The PWC offices in Luxembourg. Photo: PWC.
The PWC offices in Luxembourg. Photo: PWC.

The number of licensed management companies in Luxembourg has held steady at 298. But this surface stability masks a quiet transformation in the Grand Duchy’s asset services industry.

Smaller and mid-sized management companies are not just surviving. They are expanding teams, opening offices and gaining ground, especially in private markets. This shift is clearest among firms managing between five and twenty billion euros. In 2024, they increased headcount by 22 percent, while the largest firms slightly reduced theirs.

This trend is highlighted in the tenth edition of the ManCo Observatory, a benchmark report on Luxembourg’s management company sector. The study, released this week by PWC Luxembourg, draws on data from 72 firms representing 83 percent of assets under management and 77 percent of sector employment.

According to the report, 13 new management companies were authorised in 2024. Twelve of them were alternative investment fund managers. At the same time, 13 firms exited the market, most holding Ucits-only licences.

“Facing dual challenges in maintaining competitiveness and adapting to regulatory changes, ManCos’ operating models are being reshaped,” said Laurent Butticè, management company leader at PWC

“This strategic shift reflects a trend towards insourcing core functions to optimise value, while outsourcing operational ones to benefit from regulatory expertise and efficiency. Third-party ManCos continue to offer valuable one-stop-shop solutions, enabling asset managers to focus on their core business.”

Lean and specialized

While the number of firms remained constant, the market’s composition is shifting. The new entrants are lean and specialized, part of a broader trend positioning Luxembourg as a hub not only for Super ManCos, but also for agile, mid-sized firms targeting illiquid and non-regulated strategies.

This comes as global asset managers continue allocating to alternatives. According to PWC, non-regulated alternative funds in Luxembourg grew by 13 percent in 2024, while regulated alternatives increased by 10 percent. Together, they account for 65 percent of the country’s alternative AuM. Luxembourg also retained its position as Europe’s top domicile for European Long-Term Investment Funds (Eltifs), hosting 60 percent of all Eltifs and seeing 38 new launches last year.

While industry headlines often focus on the largest firms, PWC’s data show that mid-sized players are driving hiring, growth and innovation. These firms are building specialised teams in risk, compliance and tax oversight. Those managing five to twenty billion euros now average 23 full-time employees and are expanding into Germany, Italy and Spain to support fund distribution.

Technology

Hiring is only part of the picture. Nearly all firms surveyed—some 91 percent—are working to streamline internal processes through technology. Four out of five already use generative AI tools such as Microsoft Copilot or ChatGPT. Digitalisation budgets are rising: 51 percent of firms managing over fifty billion euros now dedicate more than one million euros to digital transformation, up from 31 percent the year before.

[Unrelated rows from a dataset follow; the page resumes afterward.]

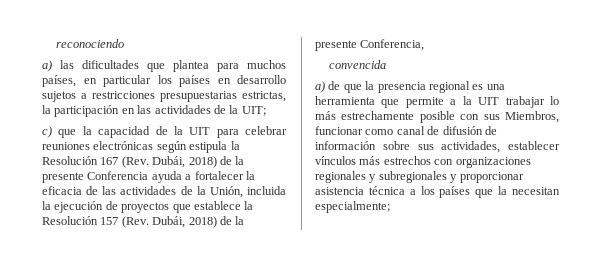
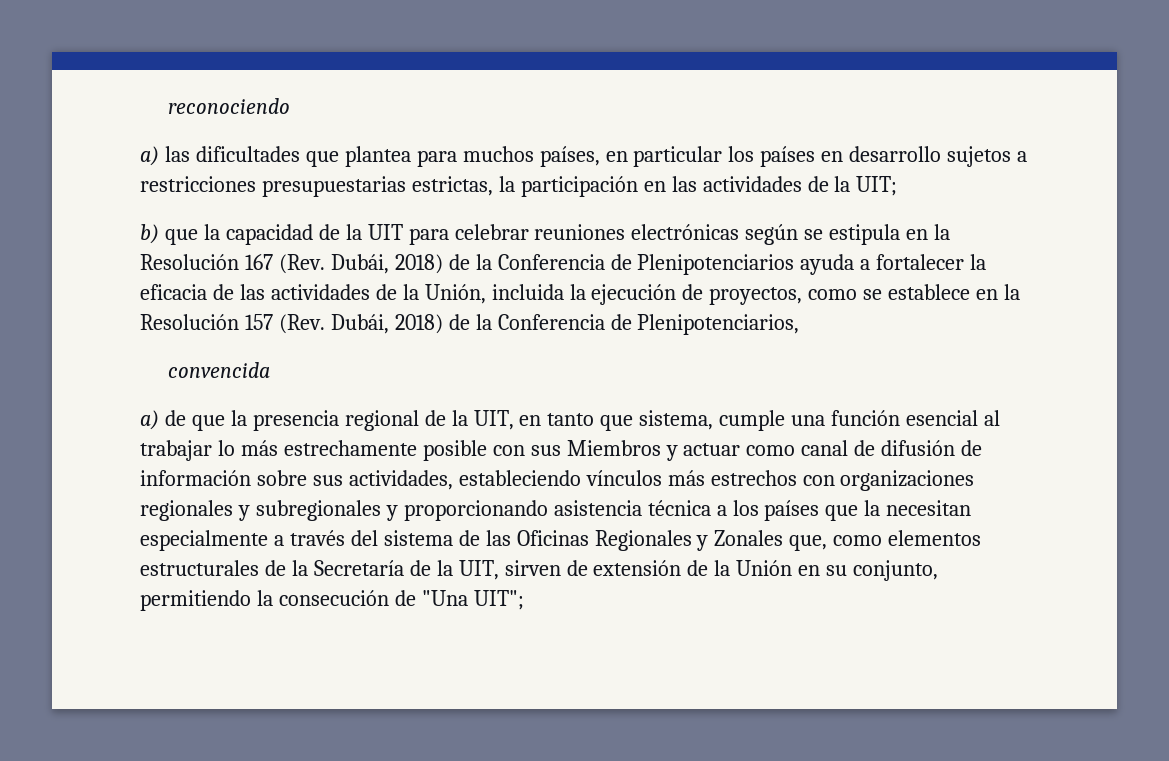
[42,126,52,138] c) -> [140,224,159,244] b)
[189,141,228,153] estipula -> [804,224,929,245] se estipula en
[42,171,149,183] presente Conferencia -> [497,254,795,275] Conferencia de Plenipotenciarios
[121,201,241,213] proyectos que establece -> [709,284,999,305] proyectos, como se establece en
[315,39,425,51] presente Conferencia, -> [497,314,800,335] Conferencia de Plenipotenciarios,
[472,84,505,90] [315,96,500,108] es una herramienta que permite a la UIT -> [424,410,1000,431] de la UIT, en tanto que sistema, cumple una función esencial al
[505,111,559,123] [315,126,363,135] Miembros, funcionar -> [566,440,741,461] Miembros y actuar
[508,141,560,150] establecer -> [458,470,581,486] estableciendo
[459,172,524,183] proporcionar -> [403,500,548,521] proporcionando
[315,201,390,213] especialmente; -> [140,530,982,551] [140,560,939,581] [140,590,524,611] especialmente a través del sistema de las Oficinas Regionales y Zonales que, como elementos estructurales de la Secretaría de la UIT, sirven de extensión de la Unión en su conjunto, permitiendo la consecución de "Una UIT";

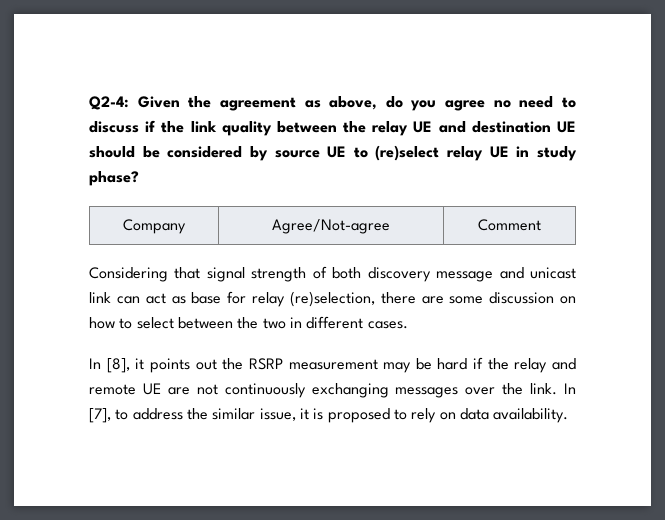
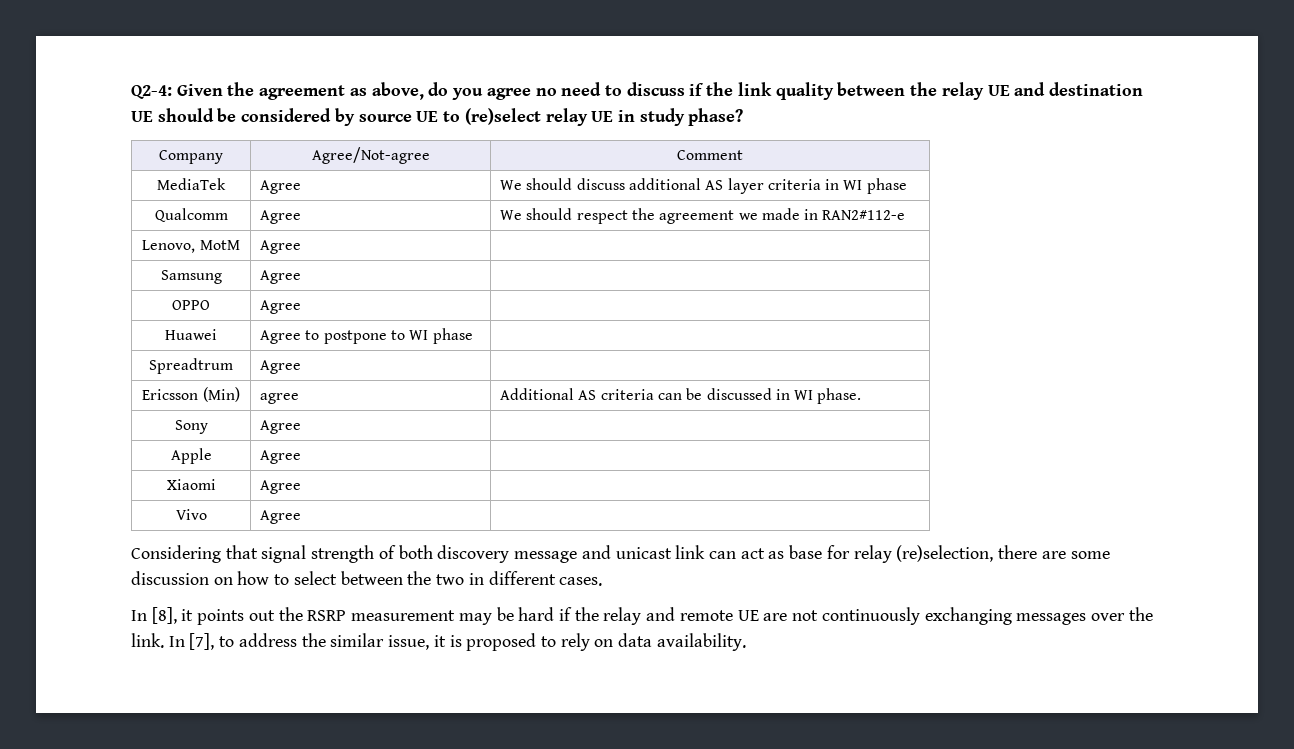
(541, 225) none -> [157,178,226,190] [259,180,301,194] [499,178,907,194] [154,208,228,222] [259,210,301,224] [499,208,906,224] [142,240,240,253] [259,240,301,254] [160,270,222,284] [259,270,301,284] [172,300,210,310] [259,300,301,314] [165,329,217,340] [259,328,473,344] [149,358,233,374] [259,360,301,374] [142,387,240,402] [259,393,299,404] [499,388,862,404] [174,420,208,434] [259,420,301,434] [170,448,212,464] [259,450,301,464] [166,479,216,490] [259,480,301,494] [175,509,207,520] [259,510,301,524] // MediaTek | Agree | We should discuss additional AS layer criteria in WI phase // Qualcomm | Agree | We should respect the agreement we made in RAN2#112-e // Lenovo, MotM | Agree | // Samsung | Agree | // OPPO | Agree | // Huawei | Agree to postpone to WI phase | // Spreadtrum | Agree | // Ericsson (Min) | agree | Additional AS criteria can be discussed in WI phase. // Sony | Agree | // Apple | Agree | // Xiaomi | Agree | // Vivo | Agree |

Governance is also evolving. More firms are internalising key control functions. One notable shift is in tax governance, with 25 percent of conducting officers now holding tax responsibilities, up from 15 percent in 2023. This reflects both regulatory scrutiny and investor demand for transparency.

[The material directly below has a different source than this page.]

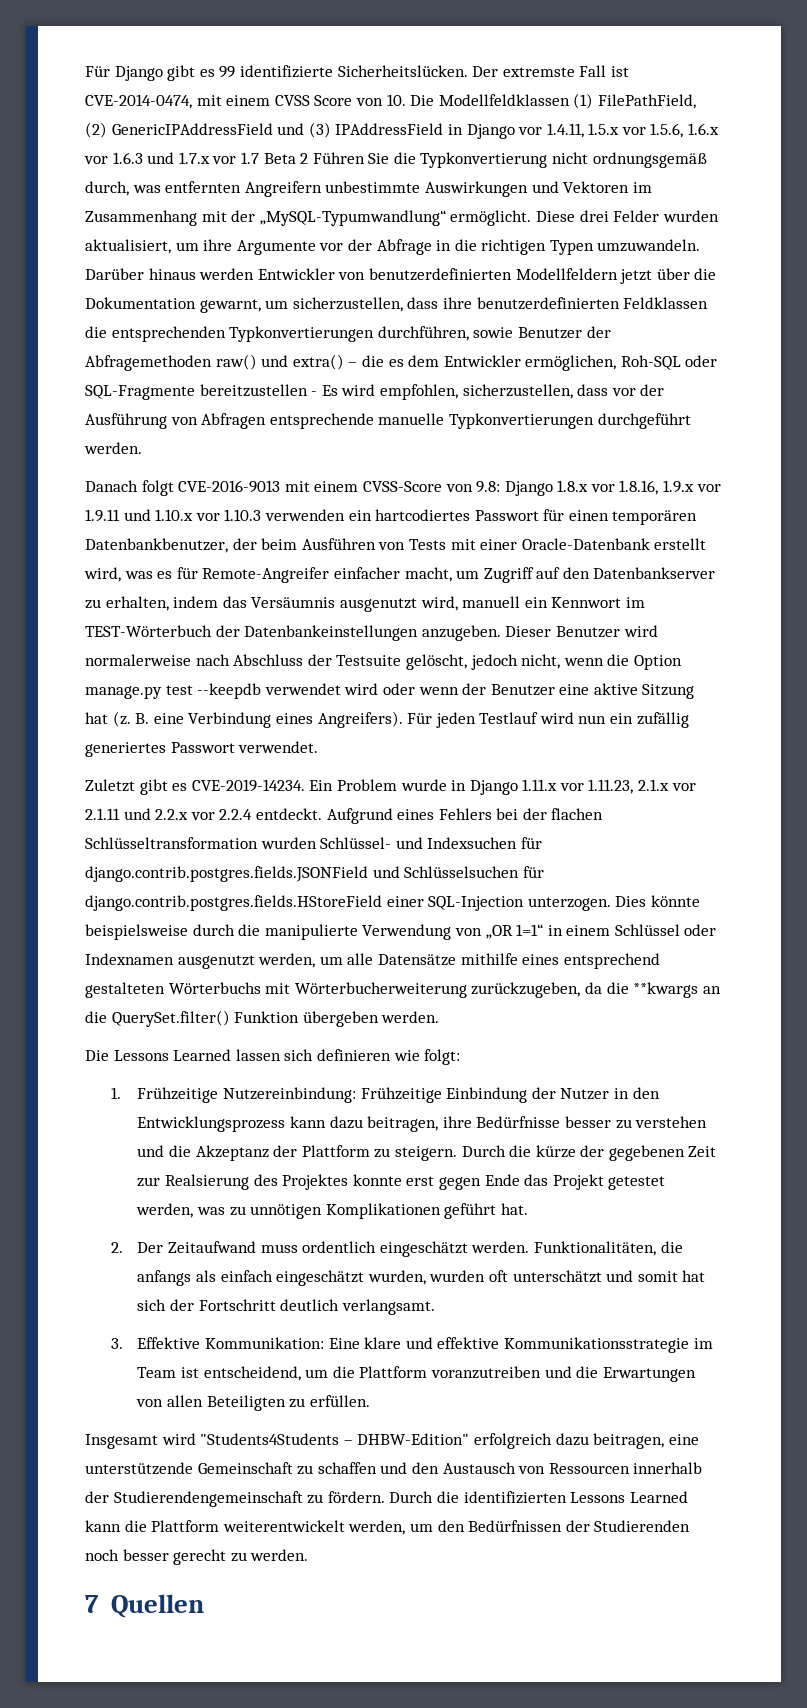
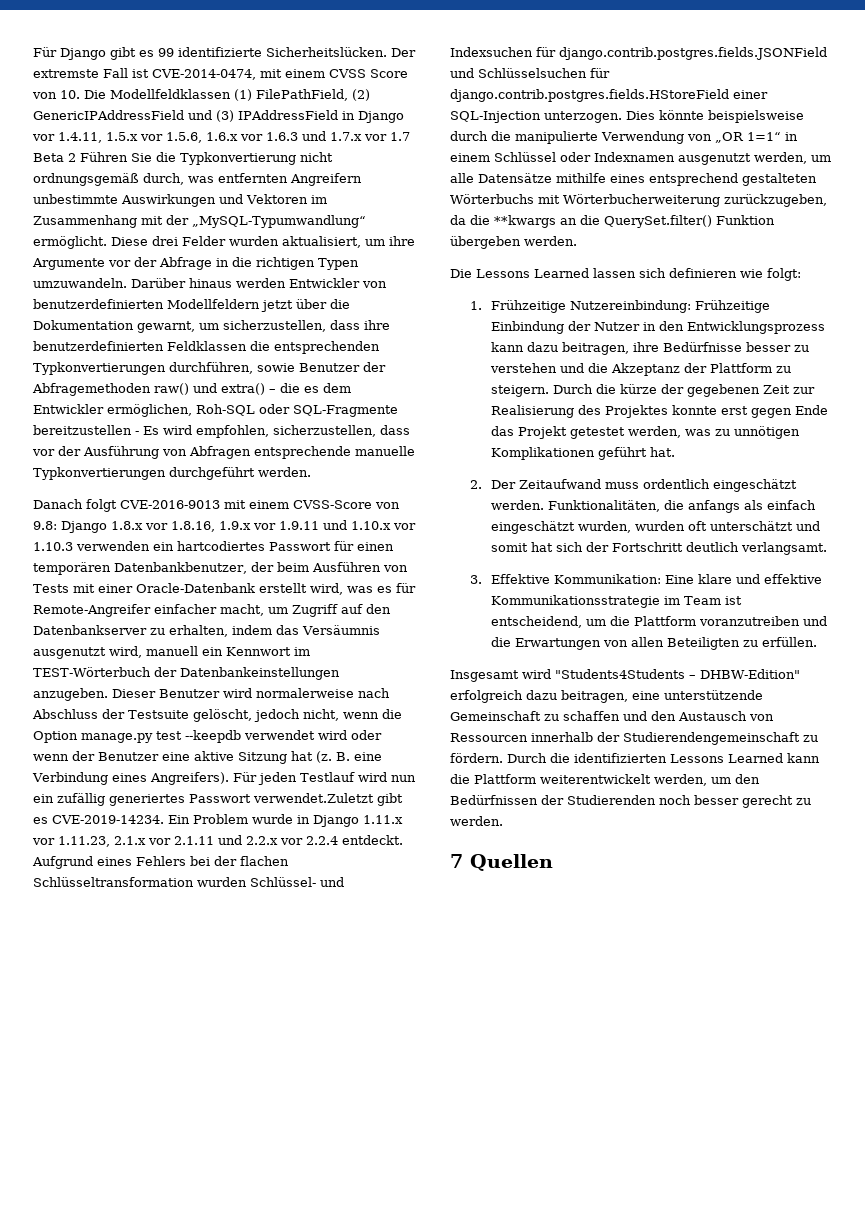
[238,741,319,753] [85,779,135,792] verwendet. // Zuletzt -> [253,793,374,803] verwendet.Zuletzt
[164,1174,249,1190] Realsierung -> [490,405,574,418] Realisierung

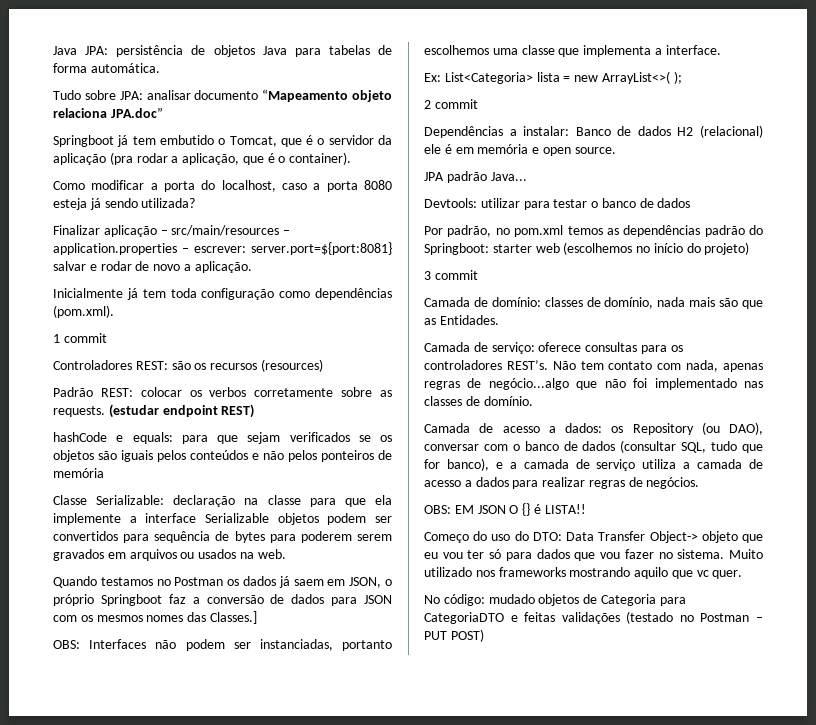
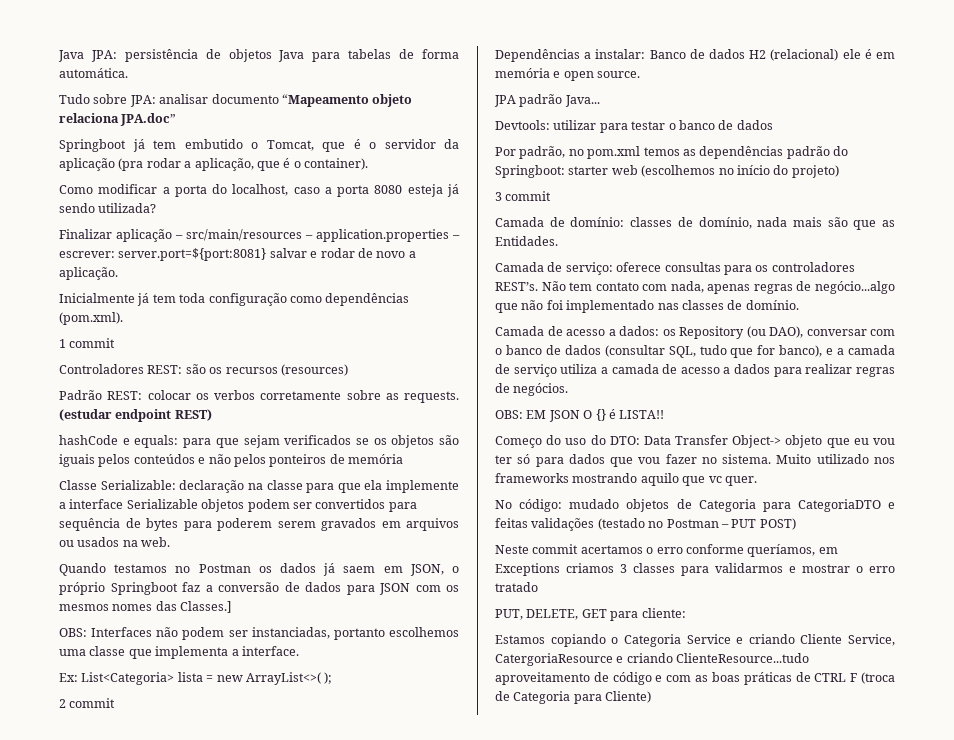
(484, 635) none -> [495,544,838,557] [495,563,895,576] [495,582,538,592] [495,608,686,621] [495,634,895,647] [495,653,810,666] [495,672,895,685] [495,691,652,704] // Neste commit acertamos o erro conforme queríamos, em Exceptions criamos 3 classes para validarmos e mostrar o erro tratado // PUT, DELETE, GET para cliente: // Estamos copiando o Categoria Service e criando Cliente Service, CatergoriaResource e criando ClienteResource...tudo aproveitamento de código e com as boas práticas de CTRL F (troca de Categoria para Cliente)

Despite industry-wide cost pressure and consolidation, the outlook is more nuanced. While 75 percent of survey respondents expect more consolidation, 52 percent believe specialised firms will continue to thrive, especially those focused on complex asset classes such as private equity, infrastructure and real estate.

This dual dynamic is reshaping the fund governance landscape. PWC’s observatory confirms that Luxembourg is no longer defined only by Ucits platforms and large-scale asset managers. It is evolving into a two-track model: one serving institutional flows in liquid assets, the other offering tailored solutions for alternatives and niche mandates.

Third-party ManCos

Third-party ManCos reinforce this development. Managing over one thousand billion euros, these firms offer external managers scalable solutions with operational and regulatory support. PWC noted that five of the top ten third-party ManCos have acquired at least one fund administrator since 2022.

The Observatory for Management Companies, now in its tenth year, has become a trusted reference for professionals in Luxembourg. Built on extensive industry engagement, the PWC barometer tracks trends in governance, substance, operating models and digitalisation, serving as a strategic benchmark.